DIRECTIONS FOR THIS TASK:
Reproduce word for word the listing below, from the line containing "phylum: Chordata" through its last line, and leave the pictures out.

GIVEN RECORDS:
+++++

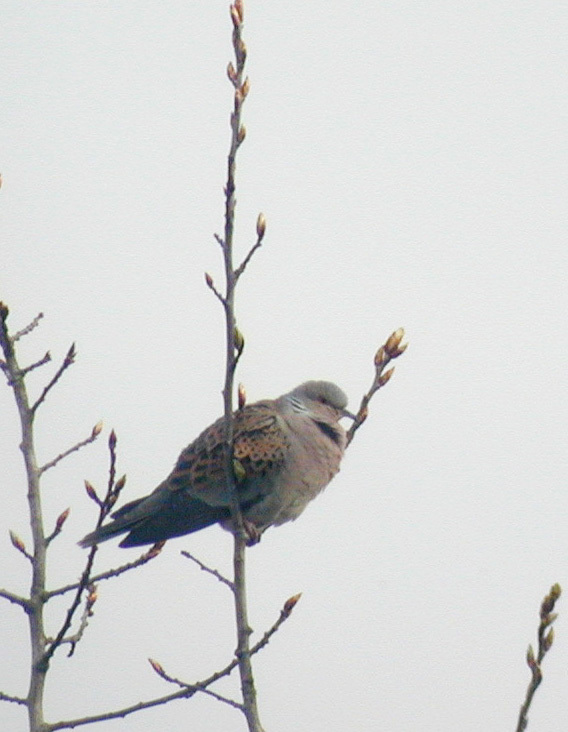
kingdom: Animalia
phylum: Chordata
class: Aves
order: Columbiformes
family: Columbidae
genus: Streptopelia
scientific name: Streptopelia turtur
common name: European turtle dove
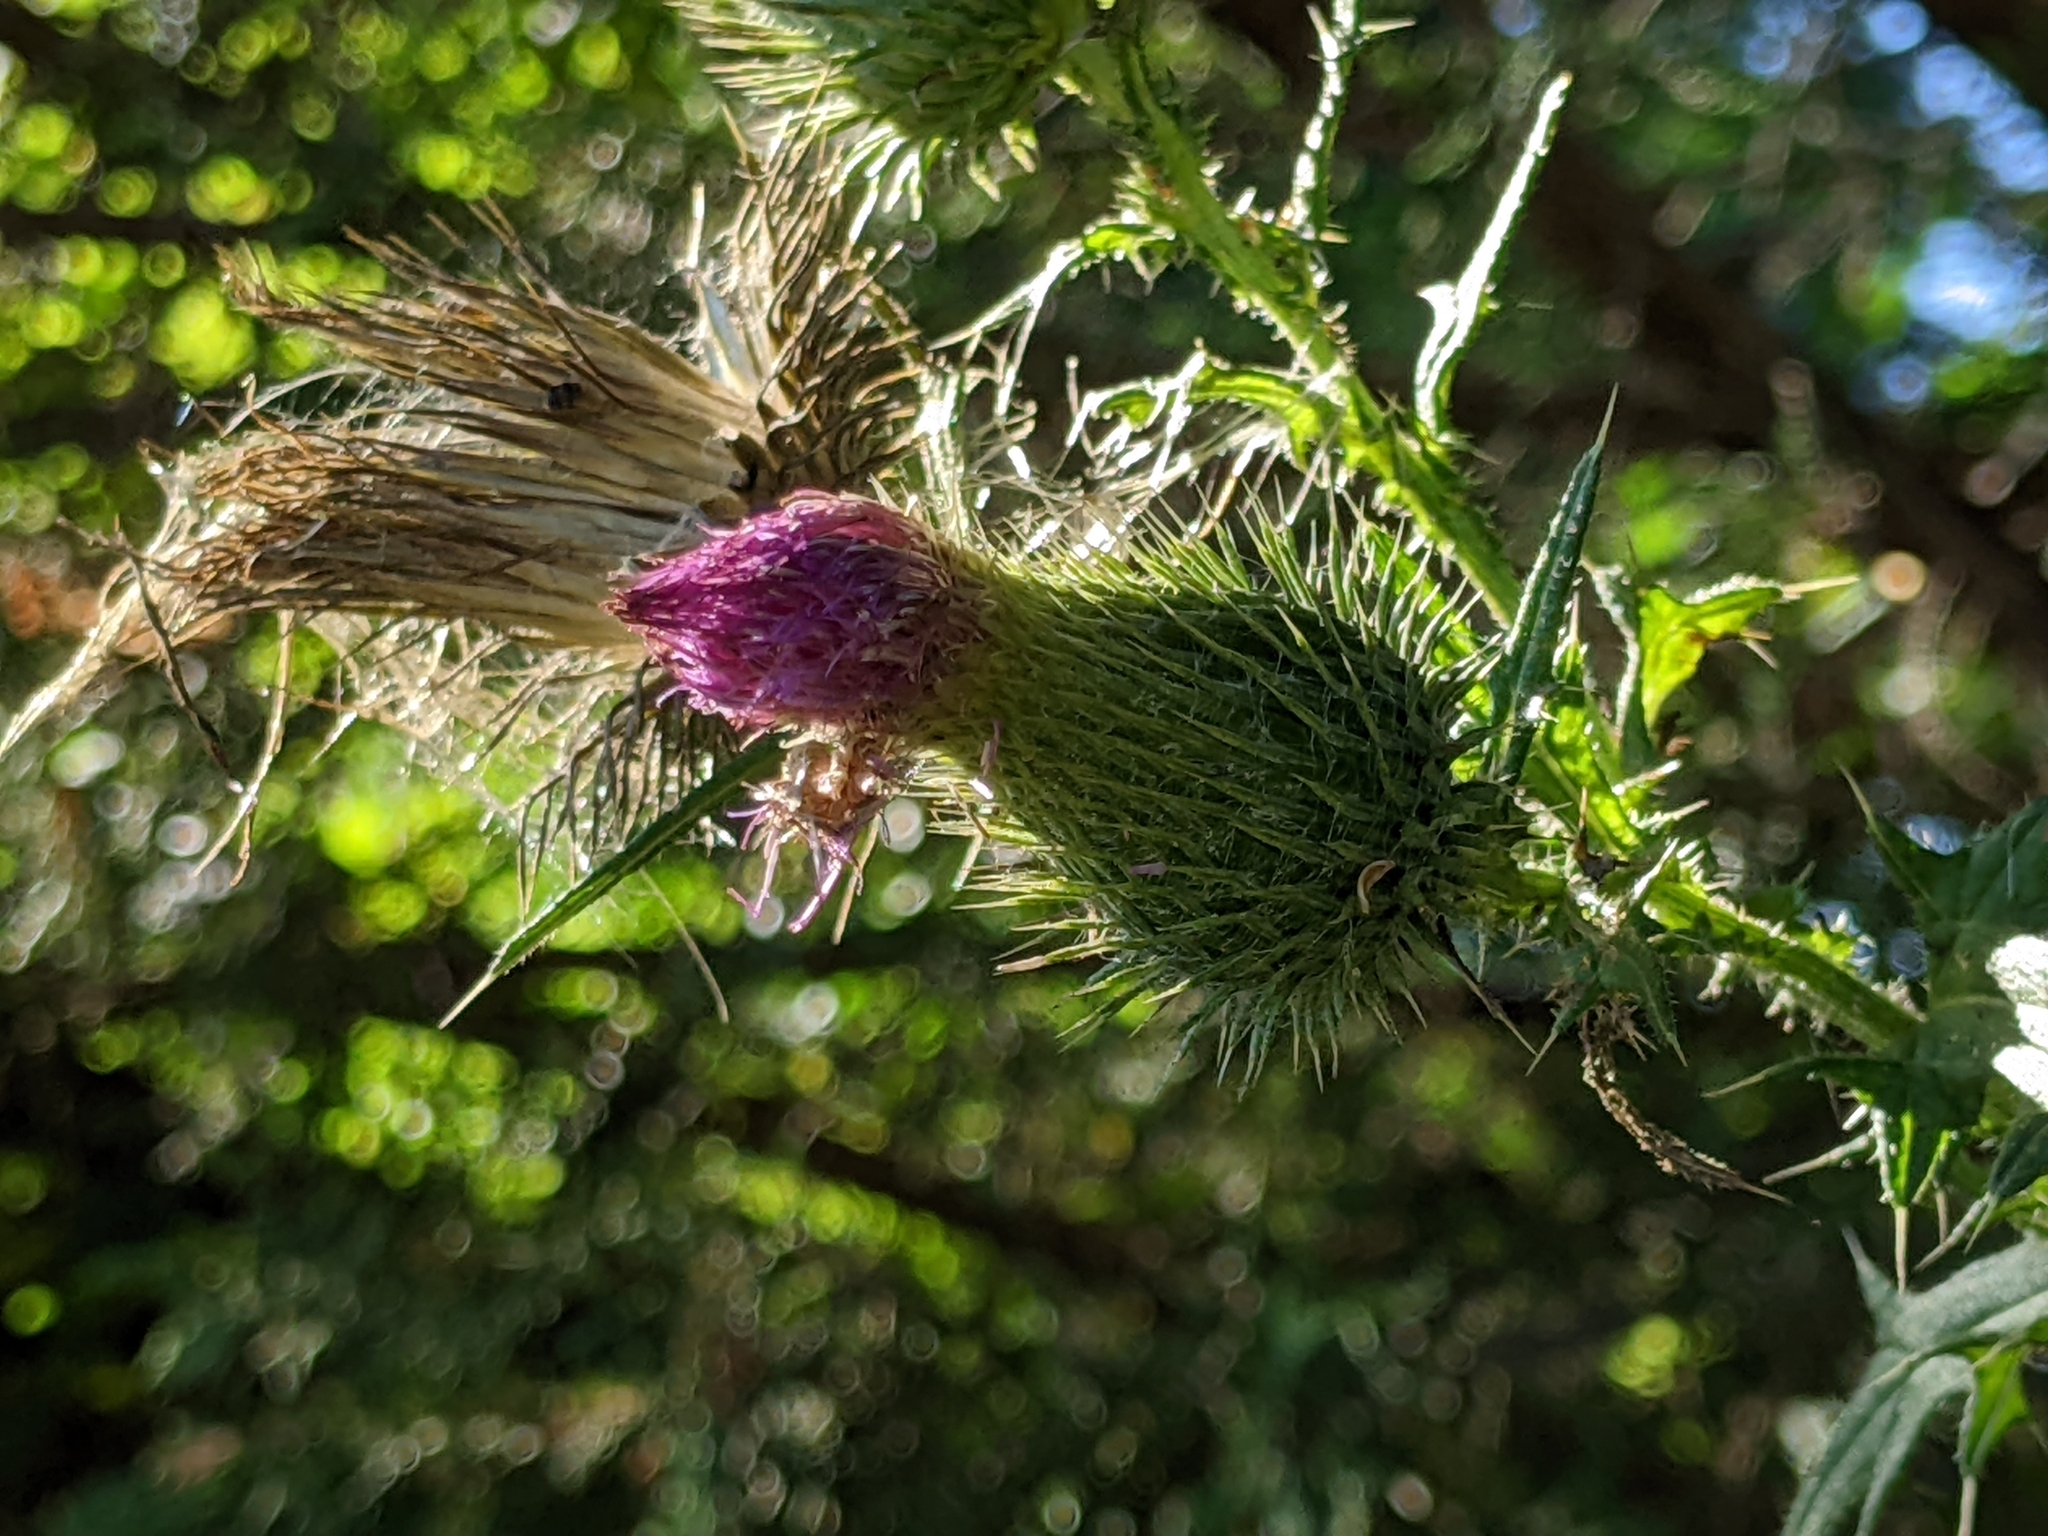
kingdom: Plantae
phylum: Tracheophyta
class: Magnoliopsida
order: Asterales
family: Asteraceae
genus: Cirsium
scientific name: Cirsium vulgare
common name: Bull thistle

+++++

FULL RESPONSE:
phylum: Chordata
class: Aves
order: Columbiformes
family: Columbidae
genus: Streptopelia
scientific name: Streptopelia turtur
common name: European turtle dove
kingdom: Plantae
phylum: Tracheophyta
class: Magnoliopsida
order: Asterales
family: Asteraceae
genus: Cirsium
scientific name: Cirsium vulgare
common name: Bull thistle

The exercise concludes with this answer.